CIS Distinguished Speaker Series

Erez Lieberman Aiden

Baylor College of Medicine & Rice University

October 17, 2017

Time: 10:15-11:15 am
Location: Center for the Arts, Gore Recital Hall

Parallel Processing of the Genomes, by the Genomes and for the Genomes

Abstract: The human genome is a sequence of 3 billion chemical letters inscribed in a molecule called DNA. Famously, short stretches (~10 letters, or a-base pairs) of DNA fold into a double helix. But what about longer pieces? How does a 2 meter long macromolecule, the genome, fold up inside a 6 micrometer wide nucleus? And, once packed, how does the information contained in this ultra-dense structure remain accessible to the cell? This talk will discuss how the human genome folds in three dimensions, a configuration that enables the cell to access and process massive quantities of information in parallel. To probe how genomes fold, we developed Hi-C, a method that can determine not only the genome's 1D sequence, but its 3D fold Hi-C maps collisions between pairs of DNA sequences as they fluctuate inside the nucleus (Lieberman Aiden et al., Science, 2009; Rao & Huntley et al., Cell, 2014). To reconstruct the underlying folds from the billions of collisions we record, we, too must engage in massively parallel computation. Working together with IBM, NVIDIA, Mellanox, and Edico Genome, we built a specialized hardware platform integrating graphical processing units and field programmable gate arrays to accelerate our research. In one recent application, we determined the genome sequence of Aedes aegypti, the mosquito that carries Zika virus, using a new methodology that exploits folding patterns to assemble genome sequences more easily (Dudchenko et al., Science, 2017). Assembing this genome had been an urgent biomedical challenge that had been highlighted, only a few months before, on the front page of the New York Times.
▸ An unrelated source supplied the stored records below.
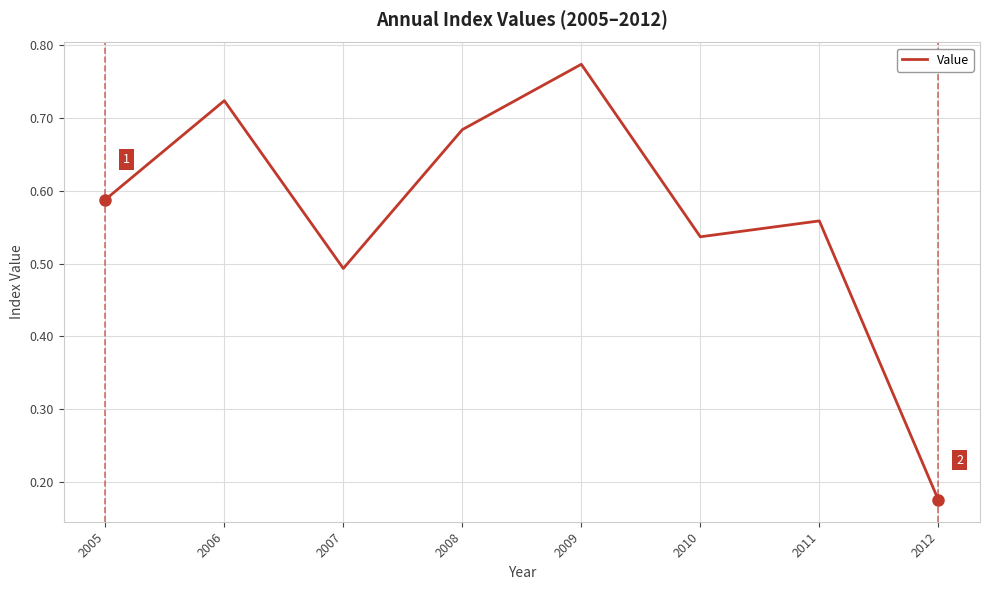

Where is the first local maximum?

2006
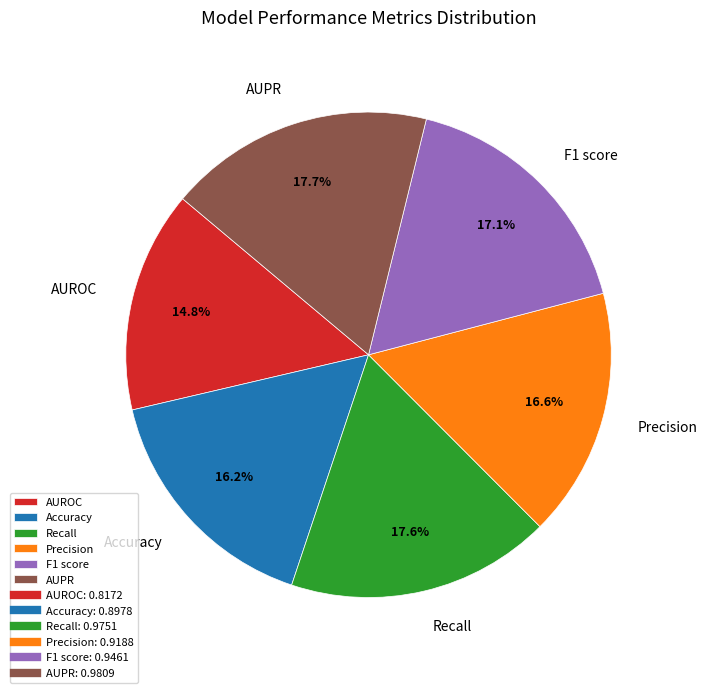

Count the number of slices in the pie.

6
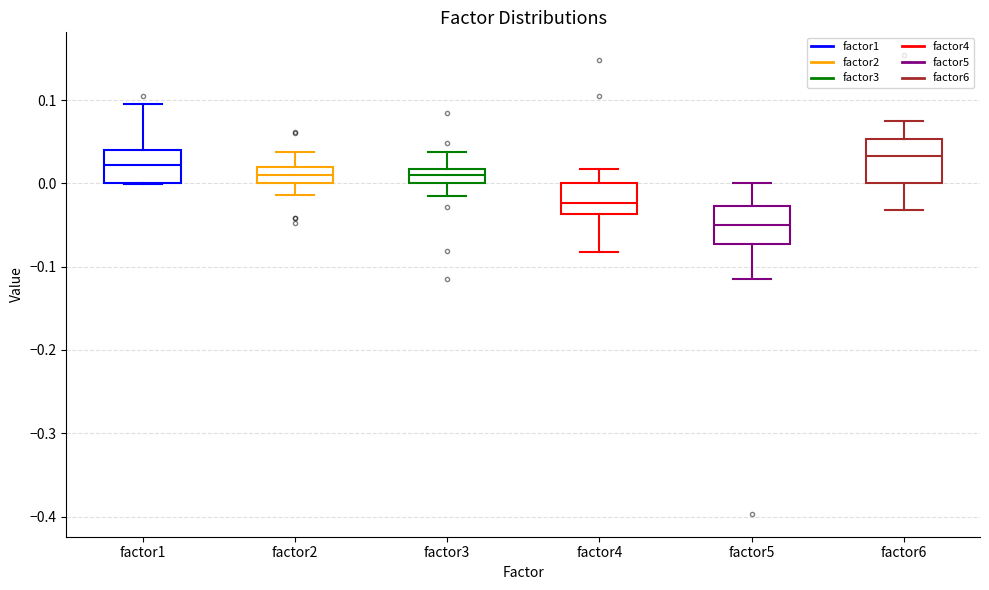

Reading left to right, transcribe this box plot: for each box, give where its median line is, the range the box spans, and where its two whiskers end, as read against the y-axis. The values are not printed on the chart, so give them approximately, as read against the axis.

factor1: median 0.02, box 0.00 to 0.04, whiskers 0.00 to 0.10
factor2: median 0.01, box 0.00 to 0.02, whiskers -0.01 to 0.04
factor3: median 0.01, box 0.00 to 0.02, whiskers -0.01 to 0.04
factor4: median -0.02, box -0.04 to 0.00, whiskers -0.08 to 0.02
factor5: median -0.05, box -0.07 to -0.03, whiskers -0.12 to 0.00
factor6: median 0.03, box 0.00 to 0.05, whiskers -0.03 to 0.07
Bio: Erez Lieberman Aiden received his PhD from Harvard and MIT in 2010. After several years at Harvard's Society of Fellows and at Google as Visiting Faculty, he became Assistant Professor of Genetics at Baylor College of Medicine and of Computer Science and Applied Mathematics at Rice University. Dr. Aiden's inventions include the Hi-C method for three-dimensional DNA sequencing, which enables scientists to examine how the two-meter long human genome folds up inside the tiny space of the cell nucleus. In 2014, his laboratory reported the first comprehensive map of loops across the human genome, mapping their anchors with single-base-pair resolution. In 2015, his lab showed that these loops form by extrusion, and that it is possible to add and remove loops and domains in a predictable fashion using targeted mutations as short as a single base pair. Together with Jean-Baptiste Michel, Dr. Aiden also developed the Google Ngram Viewer, a tool for probing cultural change by exploring the frequency of words and phrases in books over the centuries. The Ngram Viewer is used every day, by millions of users worldwide. Dr. Aiden's research has won numerous awards, including recognition for one of the top 20 "Biotech Breakthroughs that will Change Medicine", by Popular Mechanics, membership in Technology Review's 2009 TR35, recognizing the top 35 innovators under 35; and in Cell's 2014 40 Under 40. His work has been featured on the front page of the New York Times, the Boston Globe, the Wall Street Journal, and the Houston Chronicle. One of his talks has been viewed over 1 million times at Three of his research papers have appeared on the cover of Nature and Science. In 2012, he received the Presidents Early Career Award in Science and Engineering, the highest government honor for young scientists, from Barack Obama. In 2014, Fast Company called him "America's brightest young academic." In 2015, his laboratory was recognized on the floor of the US House of Representatives for its discoveries about the structure of DNA.